Audemard, le dernier forgeron
Dans les grandes villes vous trouverez peut-être un « Parking Charles De Gaulle »,ou bien « Jean Jaurès », ou encore « Vauban »… au Laverq on a le « Parking Audemard », du nom des derniers propriétaires cultivateurs du petit pré qui accueille désormais les véhicules au bout de la route, devant le gîte…
Casimir AUDEMARD a été le dernier forgeron du vallon. En 1885 il a épousé « Emélie » TRON qui habitait chez son père, Magloire, à « La Défendue », juste au-dessus du hameau de l’Abbaye. Le jeune couple s’y est établi. Casimir a poursuivi son activité de maréchal ferrant et forgeron, tout en exploitant quelques terres agricoles. Emélie a tenu quelques temps encore le commerce d’épicerie, quincaillerie et bonneterie, fondé par son père. On se souvient aussi qu’elle assistait les femmes en couches dans le vallon.
Puis le Laverq s’est vidé peu à peu de ses habitants, l’exode rural a eu raison de leurs petits commerces si haut perchés dans la montagne ; il n’y avait plus qu’à se débrouiller péniblement avec quelques activités agricoles, mais Casimir et Emélie sont restés au Laverq toute leur vie jusqu’en 1937.
Casimir Antoine Audemard, venait d’Allos. Il était issu d’une famille très ancienne en ce lieu, dont la généalogie est reconstituée jusqu’en 1610, mais qui figurait déjà en 1344 parmi les 361 feux d’Allos payant le droit d’albergue à Hugues IV de Baux… Suivant les époques, et les administrations, leur nom s’est écrit Audemar ou Audemard. Casimir est Audemar pour l’armée, c’est ainsi qu’il signait, ses fils seront tantôt Audemar sans D, tantôt avec un D final. Notons aussi que le premier prénom n’était pas toujours le prénom d’usage, (petites précisions utiles pour nos amis qui se lancent dans la généalogie, … ou les recherches médiévales !)
Dans cette famille on a été forgeron et maréchal ferrant de père en fils, puis les temps ont changé. Florent, le frère de Casimir sera le dernier à travailler avec leur père Jean « Joseph », décédé en 1896. Il sera, lui aussi, le dernier forgeron de son hameau, La Baumelle. Fin d’un monde, plus besoin de battre le fer : les usines produisent les outils à la chaine, plus besoin de gros clous forgés pour les maisons qui se vident, plus de mulet à ferrer…
Casimir était parti très loin de chez lui à 20 ans, par manque de chance au tirage au sort du service militaire, et encore moins à l’affectation.
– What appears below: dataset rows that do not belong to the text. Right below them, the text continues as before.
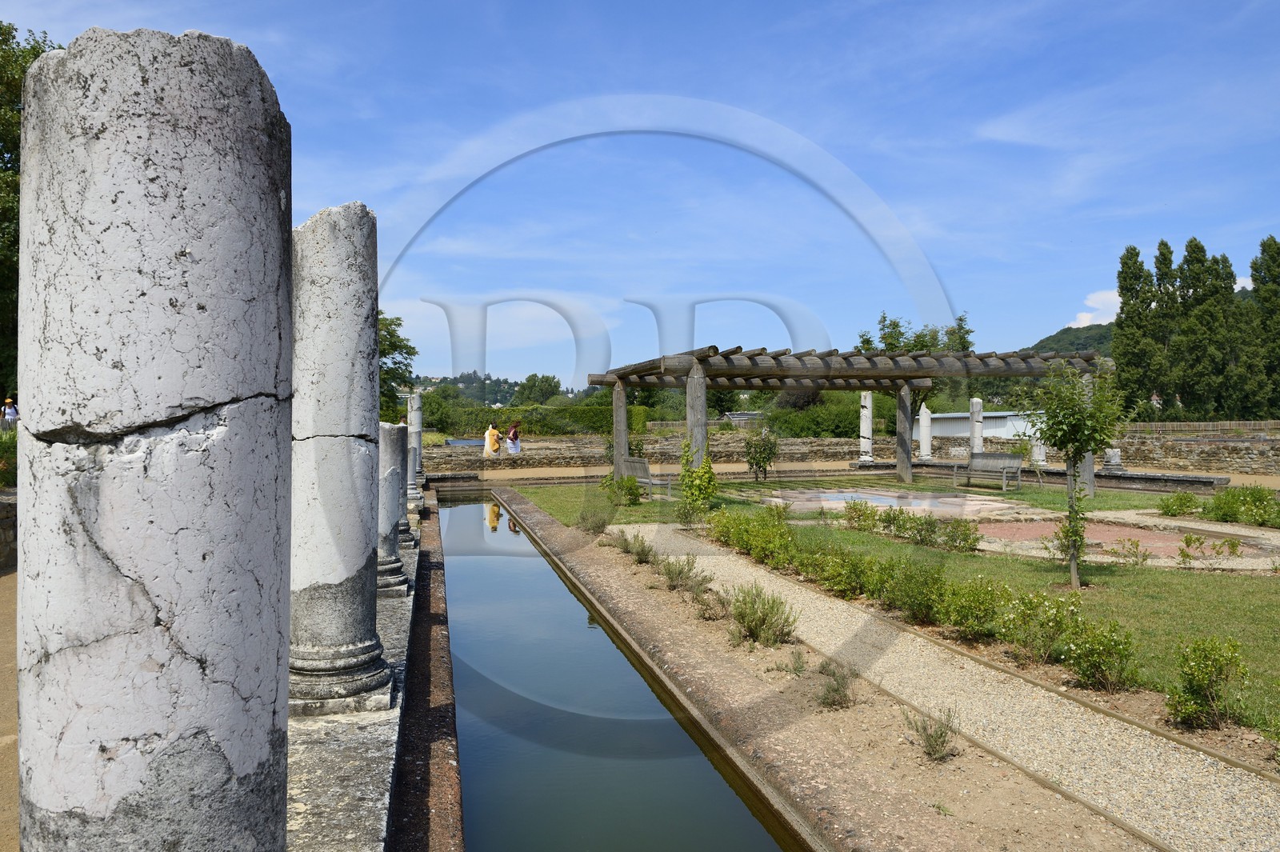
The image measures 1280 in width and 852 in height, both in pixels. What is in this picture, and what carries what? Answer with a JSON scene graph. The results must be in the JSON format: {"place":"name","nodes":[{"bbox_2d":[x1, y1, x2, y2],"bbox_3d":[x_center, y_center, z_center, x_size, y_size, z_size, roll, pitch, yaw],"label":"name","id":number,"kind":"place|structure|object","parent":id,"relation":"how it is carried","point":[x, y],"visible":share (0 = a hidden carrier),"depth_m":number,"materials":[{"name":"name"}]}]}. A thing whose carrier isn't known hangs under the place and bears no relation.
{"place":"outdoors","nodes":[
{"label":"outdoors","id":0,"kind":"place"},
{"bbox_2d":[0,487,17,571],"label":"stone wall","id":1,"kind":"structure","parent":0,"point":[11,525],"depth_m":9.47,"materials":[{"name":"grey stone"}]},
{"bbox_2d":[0,563,19,851],"label":"dirt ground","id":2,"kind":"structure","parent":0,"point":[14,587],"materials":[{"name":"beige soil"}]},
{"bbox_2d":[281,512,439,851],"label":"stone ledge","id":3,"kind":"structure","parent":0,"point":[354,783],"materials":[{"name":"grey stone"}]},
{"bbox_2d":[12,22,291,851],"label":"stone column","id":4,"kind":"structure","parent":3,"relation":"on","point":[274,679],"depth_m":1.63,"materials":[{"name":"stone"}]},
{"bbox_2d":[292,200,397,711],"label":"stone column","id":5,"kind":"structure","parent":3,"relation":"on","point":[337,577],"depth_m":4.27,"materials":[{"name":"grey stone"}]},
{"bbox_2d":[376,424,410,597],"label":"stone column","id":6,"kind":"structure","parent":3,"relation":"on","point":[392,565],"depth_m":7.64,"materials":[{"name":"grey stone"}]},
{"bbox_2d":[390,423,415,548],"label":"stone column","id":7,"kind":"structure","parent":3,"relation":"on","point":[404,518],"depth_m":10.65,"materials":[{"name":"stone"}]},
{"bbox_2d":[406,390,426,504],"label":"stone column","id":8,"kind":"structure","parent":3,"relation":"on","point":[417,426],"depth_m":16.75,"materials":[{"name":"stone"}]},
{"bbox_2d":[407,372,583,405],"label":"hill","id":9,"kind":"structure","parent":0,"point":[470,388],"materials":[{"name":"green plant"}]},
{"bbox_2d":[442,489,808,851],"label":"water channel","id":10,"kind":"structure","parent":0,"point":[444,510],"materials":[{"name":"liquid"}]},
{"bbox_2d":[0,0,1279,388],"label":"sky","id":11,"kind":"structure","parent":0,"point":[1038,324],"materials":[{"name":"blue"}]},
{"bbox_2d":[412,432,877,469],"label":"stone wall","id":12,"kind":"structure","parent":0,"point":[792,441],"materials":[{"name":"stone"}]},
{"bbox_2d":[722,411,763,425],"label":"building","id":13,"kind":"structure","parent":0,"point":[734,416],"materials":[{"name":"stone"}]},
{"bbox_2d":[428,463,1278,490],"label":"gravel path","id":14,"kind":"structure","parent":0,"point":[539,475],"materials":[{"name":"beige gravel"}]},
{"bbox_2d":[768,488,1017,517],"label":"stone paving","id":15,"kind":"structure","parent":0,"point":[915,500],"visible":0.75,"materials":[{"name":"beige stone"}]},
{"bbox_2d":[511,475,1279,742],"label":"lawn","id":16,"kind":"structure","parent":0,"point":[915,547],"materials":[{"name":"green plant"}]},
{"bbox_2d":[600,470,642,506],"bbox_3d":[-0.380,1.245,16.851,0.932,0.783,0.912,0,0,8],"label":"shrub","id":17,"kind":"object","parent":16,"relation":"on","point":[632,482],"visible":0.95,"depth_m":16.73,"materials":[{"name":"green plant"}]},
{"bbox_2d":[620,456,674,498],"bbox_3d":[0.072,1.145,18.172,0.610,0.874,1.781,0,1,-29],"label":"bench","id":18,"kind":"object","parent":16,"relation":"on","point":[647,480],"visible":0.7,"depth_m":18.02,"materials":[{"name":"grey wood"}]},
{"bbox_2d":[676,439,719,522],"bbox_3d":[0.995,0.916,14.926,0.828,1.467,0.872,0,0,-13],"label":"shrub","id":19,"kind":"object","parent":16,"relation":"on","point":[692,486],"visible":0.96,"depth_m":14.82,"materials":[{"name":"green plant"}]},
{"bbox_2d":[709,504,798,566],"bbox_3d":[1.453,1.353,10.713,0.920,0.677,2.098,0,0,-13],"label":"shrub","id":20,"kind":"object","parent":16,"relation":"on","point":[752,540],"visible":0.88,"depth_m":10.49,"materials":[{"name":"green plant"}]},
{"bbox_2d":[743,428,779,482],"bbox_3d":[3.151,0.779,22.295,1.120,1.534,1.134,0,0,17],"label":"shrub","id":21,"kind":"object","parent":16,"relation":"on","point":[752,458],"visible":0.99,"depth_m":22.17,"materials":[{"name":"green plant"}]},
{"bbox_2d":[797,546,881,598],"bbox_3d":[2.042,1.459,8.516,0.715,0.528,0.763,0,0,-13],"label":"shrub","id":22,"kind":"object","parent":16,"relation":"on","point":[838,585],"visible":0.93,"depth_m":8.41,"materials":[{"name":"green plant"}]},
{"bbox_2d":[587,342,1111,494],"bbox_3d":[4.655,0.046,19.140,10.930,3.208,7.959,0,0,-13],"label":"pergola","id":23,"kind":"object","parent":16,"relation":"on","point":[622,446],"visible":0.86,"depth_m":18.81,"materials":[{"name":"brown wood"}]},
{"bbox_2d":[841,498,883,530],"bbox_3d":[3.369,1.359,12.893,0.686,0.550,0.693,0,0,-13],"label":"shrub","id":24,"kind":"object","parent":16,"relation":"on","point":[858,518],"visible":0.97,"depth_m":12.81,"materials":[{"name":"green plant"}]},
{"bbox_2d":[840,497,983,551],"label":"shrub","id":25,"kind":"object","parent":16,"relation":"on","point":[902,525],"visible":0.95,"depth_m":11.19,"materials":[{"name":"green plant"}]},
{"bbox_2d":[879,558,947,622],"bbox_3d":[2.454,1.463,7.519,0.685,0.565,0.713,0,0,-13],"label":"shrub","id":26,"kind":"object","parent":16,"relation":"on","point":[910,597],"visible":0.94,"depth_m":7.41,"materials":[{"name":"green plant"}]},
{"bbox_2d":[934,516,981,552],"bbox_3d":[4.162,1.439,11.177,0.667,0.521,0.678,0,0,-13],"label":"shrub","id":27,"kind":"object","parent":16,"relation":"on","point":[966,540],"visible":0.97,"depth_m":11.08,"materials":[{"name":"green plant"}]},
{"bbox_2d":[936,576,1007,639],"bbox_3d":[2.709,1.462,6.855,0.692,0.536,0.701,0,0,-13],"label":"shrub","id":28,"kind":"object","parent":16,"relation":"on","point":[960,617],"visible":0.98,"depth_m":6.75,"materials":[{"name":"green plant"}]},
{"bbox_2d":[953,450,1024,490],"bbox_3d":[8.361,1.106,20.409,0.649,0.919,1.830,0,1,-35],"label":"bench","id":29,"kind":"object","parent":16,"relation":"on","point":[1008,460],"visible":0.99,"depth_m":20.47,"materials":[{"name":"grey wood"}]},
{"bbox_2d":[995,589,1076,662],"bbox_3d":[2.949,1.458,6.263,0.650,0.548,0.650,0,0,-13],"label":"shrub","id":30,"kind":"object","parent":16,"relation":"on","point":[1015,634],"visible":0.98,"depth_m":6.19,"materials":[{"name":"green plant"}]},
{"bbox_2d":[1019,359,1135,588],"bbox_3d":[4.550,0.502,8.964,1.144,2.377,1.155,0,0,24],"label":"young tree","id":31,"kind":"object","parent":16,"relation":"on","point":[1066,435],"visible":0.99,"depth_m":8.87,"materials":[{"name":"green plant"}]},
{"bbox_2d":[1059,616,1140,691],"bbox_3d":[3.034,1.500,5.638,0.570,0.493,0.574,0,0,-13],"label":"shrub","id":32,"kind":"object","parent":16,"relation":"on","point":[1083,669],"visible":0.99,"depth_m":5.57,"materials":[{"name":"green plant"}]},
{"bbox_2d":[1107,537,1150,566],"bbox_3d":[5.731,1.498,9.990,0.596,0.404,0.584,0,1,33],"label":"shrub","id":33,"kind":"object","parent":16,"relation":"on","point":[1143,560],"visible":0.99,"depth_m":9.96,"materials":[{"name":"plant"}]},
{"bbox_2d":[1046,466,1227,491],"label":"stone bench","id":34,"kind":"object","parent":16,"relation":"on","point":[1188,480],"visible":0.69,"depth_m":20.64,"materials":[{"name":"grey stone"}]},
{"bbox_2d":[1156,489,1202,516],"bbox_3d":[9.233,1.344,14.614,0.778,0.505,0.764,0,0,-13],"label":"shrub","id":35,"kind":"object","parent":16,"relation":"on","point":[1181,505],"visible":0.98,"depth_m":14.51,"materials":[{"name":"green plant"}]},
{"bbox_2d":[1163,636,1251,730],"bbox_3d":[3.304,1.487,4.953,0.531,0.535,0.531,0,0,-13],"label":"shrub","id":36,"kind":"object","parent":16,"relation":"on","point":[1198,679],"visible":0.98,"depth_m":4.91,"materials":[{"name":"green plant"}]},
{"bbox_2d":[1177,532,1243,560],"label":"shrub","id":37,"kind":"object","parent":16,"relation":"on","point":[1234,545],"visible":0.98,"depth_m":10.28,"materials":[{"name":"green plant"}]},
{"bbox_2d":[1200,484,1279,526],"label":"shrub","id":38,"kind":"object","parent":16,"relation":"on","point":[1218,500],"visible":0.97,"depth_m":13.59,"materials":[{"name":"green plant"}]},
{"bbox_2d":[601,524,1279,851],"label":"gravel path","id":39,"kind":"structure","parent":0,"point":[880,664],"materials":[{"name":"beige gravel"}]},
{"bbox_2d":[925,410,1038,440],"label":"white building","id":40,"kind":"structure","parent":0,"point":[1008,423],"materials":[{"name":"white metal"}]},
{"bbox_2d":[1026,320,1116,358],"label":"hill","id":41,"kind":"structure","parent":0,"point":[1055,336],"materials":[{"name":"green plant"}]},
{"bbox_2d":[1064,288,1122,327],"label":"cloud","id":42,"kind":"structure","parent":0,"point":[1088,324],"materials":[{"name":"white"}]},
{"bbox_2d":[969,520,1275,561],"label":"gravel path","id":43,"kind":"structure","parent":0,"point":[1150,535],"materials":[{"name":"gravel"}]},
{"bbox_2d":[1108,431,1279,474],"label":"stone wall","id":44,"kind":"structure","parent":0,"point":[1228,453],"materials":[{"name":"stone"}]},
{"label":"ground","id":45,"kind":"structure","parent":0},
{"bbox_2d":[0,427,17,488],"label":"shrub","id":46,"kind":"object","parent":45,"relation":"on","point":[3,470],"visible":0.49,"depth_m":11.94,"materials":[{"name":"green plant"}]},
{"bbox_2d":[0,396,18,428],"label":"person","id":47,"kind":"object","parent":45,"relation":"on","point":[8,413],"visible":0.74,"depth_m":20.81},
{"bbox_2d":[0,21,63,402],"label":"tree","id":48,"kind":"object","parent":45,"relation":"on","point":[38,53],"visible":0.35,"depth_m":21.02,"materials":[{"name":"green plant"}]},
{"bbox_2d":[377,311,416,415],"label":"tree","id":49,"kind":"object","parent":45,"relation":"on","point":[394,346],"visible":0.26,"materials":[{"name":"green plant"}]},
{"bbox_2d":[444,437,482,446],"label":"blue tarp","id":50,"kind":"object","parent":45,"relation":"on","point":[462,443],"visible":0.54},
{"bbox_2d":[484,420,501,457],"bbox_3d":[-5.257,0.585,30.409,0.644,1.477,0.618,0,0,-3],"label":"woman","id":51,"kind":"object","parent":45,"relation":"on","point":[494,433],"visible":0.97,"depth_m":30.26},
{"bbox_2d":[505,420,522,454],"bbox_3d":[-4.480,0.640,30.210,0.619,1.463,0.622,0,0,-13],"label":"woman","id":52,"kind":"object","parent":45,"relation":"on","point":[512,433],"visible":0.93,"depth_m":30.07},
{"bbox_2d":[513,373,563,404],"label":"tree","id":53,"kind":"object","parent":45,"relation":"on","point":[542,381],"visible":0.77,"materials":[{"name":"green plant"}]},
{"bbox_2d":[431,404,654,436],"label":"hedge","id":54,"kind":"object","parent":45,"relation":"on","point":[534,423],"visible":0.58,"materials":[{"name":"green plant"}]},
{"bbox_2d":[482,489,1143,848],"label":"gravel strip","id":55,"kind":"object","parent":45,"relation":"on","point":[820,751],"visible":0.73,"depth_m":4.99,"materials":[{"name":"beige gravel"}]},
{"bbox_2d":[574,500,611,533],"bbox_3d":[-0.732,1.428,13.274,0.753,0.594,0.753,0,1,35],"label":"shrub","id":56,"kind":"object","parent":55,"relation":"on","point":[594,522],"visible":0.97,"depth_m":13.20,"materials":[{"name":"green plant"}]},
{"bbox_2d":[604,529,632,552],"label":"shrub","id":57,"kind":"object","parent":55,"relation":"on","point":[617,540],"visible":0.89,"depth_m":11.75,"materials":[{"name":"green plant"}]},
{"bbox_2d":[622,532,655,563],"bbox_3d":[-0.020,1.547,10.776,0.561,0.431,0.595,0,0,-13],"label":"shrub","id":58,"kind":"object","parent":55,"relation":"on","point":[642,554],"visible":0.96,"depth_m":10.72,"materials":[{"name":"green plant"}]},
{"bbox_2d":[658,554,704,591],"bbox_3d":[0.444,1.545,9.035,0.646,0.431,0.619,0,1,40],"label":"shrub","id":59,"kind":"object","parent":55,"relation":"on","point":[677,577],"visible":0.97,"depth_m":8.99,"materials":[{"name":"green plant"}]},
{"bbox_2d":[690,588,727,619],"bbox_3d":[0.622,1.628,7.853,0.473,0.322,0.514,0,0,-13],"label":"shrub","id":60,"kind":"object","parent":55,"relation":"on","point":[710,617],"visible":0.94,"depth_m":7.78,"materials":[{"name":"plant"}]},
{"bbox_2d":[727,583,799,646],"bbox_3d":[0.977,1.518,6.906,0.655,0.502,0.689,0,0,-13],"label":"shrub","id":61,"kind":"object","parent":55,"relation":"on","point":[752,607],"visible":0.98,"depth_m":6.84,"materials":[{"name":"green plant"}]},
{"bbox_2d":[771,649,808,674],"bbox_3d":[1.099,1.679,6.120,0.371,0.231,0.378,0,1,34],"label":"shrub","id":62,"kind":"object","parent":55,"relation":"on","point":[798,662],"visible":0.97,"depth_m":6.11,"materials":[{"name":"plant"}]},
{"bbox_2d":[812,659,858,709],"bbox_3d":[1.236,1.633,5.414,0.422,0.306,0.450,0,0,-13],"label":"shrub","id":63,"kind":"object","parent":55,"relation":"on","point":[835,702],"visible":0.94,"depth_m":5.39,"materials":[{"name":"plant"}]},
{"bbox_2d":[902,705,959,760],"bbox_3d":[1.583,1.650,4.618,0.385,0.286,0.405,0,0,-13],"label":"shrub","id":64,"kind":"object","parent":55,"relation":"on","point":[930,746],"visible":0.95,"depth_m":4.61,"materials":[{"name":"green plant"}]},
{"bbox_2d":[762,394,881,438],"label":"shrub","id":65,"kind":"object","parent":45,"relation":"on","point":[850,423],"visible":0.61,"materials":[{"name":"green plant"}]},
{"bbox_2d":[857,391,873,462],"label":"stone column","id":66,"kind":"structure","parent":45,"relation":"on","point":[867,401],"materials":[{"name":"white stone"}]},
{"bbox_2d":[856,309,974,420],"label":"tree","id":67,"kind":"object","parent":45,"relation":"on","point":[895,324],"visible":0.46,"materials":[{"name":"green plant"}]},
{"bbox_2d":[917,403,933,459],"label":"stone column","id":68,"kind":"structure","parent":45,"relation":"on","point":[925,435],"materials":[{"name":"white stone"}]},
{"bbox_2d":[968,396,984,453],"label":"stone column","id":69,"kind":"structure","parent":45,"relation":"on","point":[978,403],"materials":[{"name":"white stone"}]},
{"bbox_2d":[1030,432,1047,465],"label":"stone column","id":70,"kind":"structure","parent":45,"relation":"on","point":[1038,453],"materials":[{"name":"white stone"}]},
{"bbox_2d":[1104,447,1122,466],"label":"stone block","id":71,"kind":"object","parent":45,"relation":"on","point":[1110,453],"visible":0.67,"depth_m":24.54,"materials":[{"name":"white stone"}]},
{"bbox_2d":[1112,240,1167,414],"label":"poplar tree","id":72,"kind":"object","parent":45,"relation":"on","point":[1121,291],"visible":0.72,"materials":[{"name":"green plant"}]},
{"bbox_2d":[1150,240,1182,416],"label":"poplar tree","id":73,"kind":"object","parent":45,"relation":"on","point":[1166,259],"visible":0.64,"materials":[{"name":"green plant"}]},
{"bbox_2d":[1118,420,1279,433],"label":"wooden fence","id":74,"kind":"object","parent":45,"relation":"on","point":[1170,428],"visible":0.6,"depth_m":38.84,"materials":[{"name":"brown wood"}]},
{"bbox_2d":[1173,236,1233,420],"label":"tree","id":75,"kind":"object","parent":45,"relation":"on","point":[1196,244],"visible":0.78,"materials":[{"name":"green plant"}]},
{"bbox_2d":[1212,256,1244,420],"label":"poplar tree","id":76,"kind":"object","parent":45,"relation":"on","point":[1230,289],"visible":0.58,"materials":[{"name":"green plant"}]},
{"bbox_2d":[1240,234,1279,418],"label":"tree","id":77,"kind":"object","parent":45,"relation":"on","point":[1256,279],"visible":0.88,"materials":[{"name":"green plant"}]},
{"bbox_2d":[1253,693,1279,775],"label":"shrub","id":78,"kind":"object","parent":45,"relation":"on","point":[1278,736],"visible":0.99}
]}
Avec le Régiment des Chasseurs d’Afrique il est parti pendant 4 ans, de 1880 à 1884, résumés en quelques mots : « a fait partie des colonnes appelées à réprimer les mouvements insurrectionnels sur le territoire algérien ». Ce qui lui a valu d’être rappelé encore plusieurs fois à Nîmes, jusqu’en 1891, pour des périodes d’exercice dans l’artillerie.
A son retour du service militaire, il trouve un emploi de forgeron à Barcelonnette. Beaucoup de jeunes gens se rencontraient à Barcelonnette, centre commercial et administratif, ou par connaissances communes ; il y avait beaucoup de mariages entre habitants des vallées voisines. Autour de la famille Audemard à Allos s’étaient déjà établis des Amavet, Hermelin et Clariond venus du Laverq, tandis que quelques jeunes filles d’Allos étaient mariées au Laverq. A cette époque il y avait aussi à l’Abbaye le curé Irénée Guirand, allossard exactement du même âge que Casimir, qui a œuvré pour la construction du clocher de l’Abbaye.
Les gens n’étaient pas sédentaires, les jeunes pouvaient passer les cols à pied, juste pour aller danser à une fête. Mais les déplacements nécessitaient beaucoup d’énergie. Dans la famille Tron on a entendu parler du fameux voyage d’une armoire à travers la montagne, apportée d’Allos par Casimir, à dos de mulet. Pas si simple quand même !
Casimir et Emélie ont eu 5 enfants. La grande guerre est venue bouleverser la vie de tous, les garçons ont été mobilisés tour à tour et en 1918 les trois fils étaient au front.
Puis frères et sœurs se sont éparpillés, chacun a fait son chemin, marié et installé plus ou moins loin.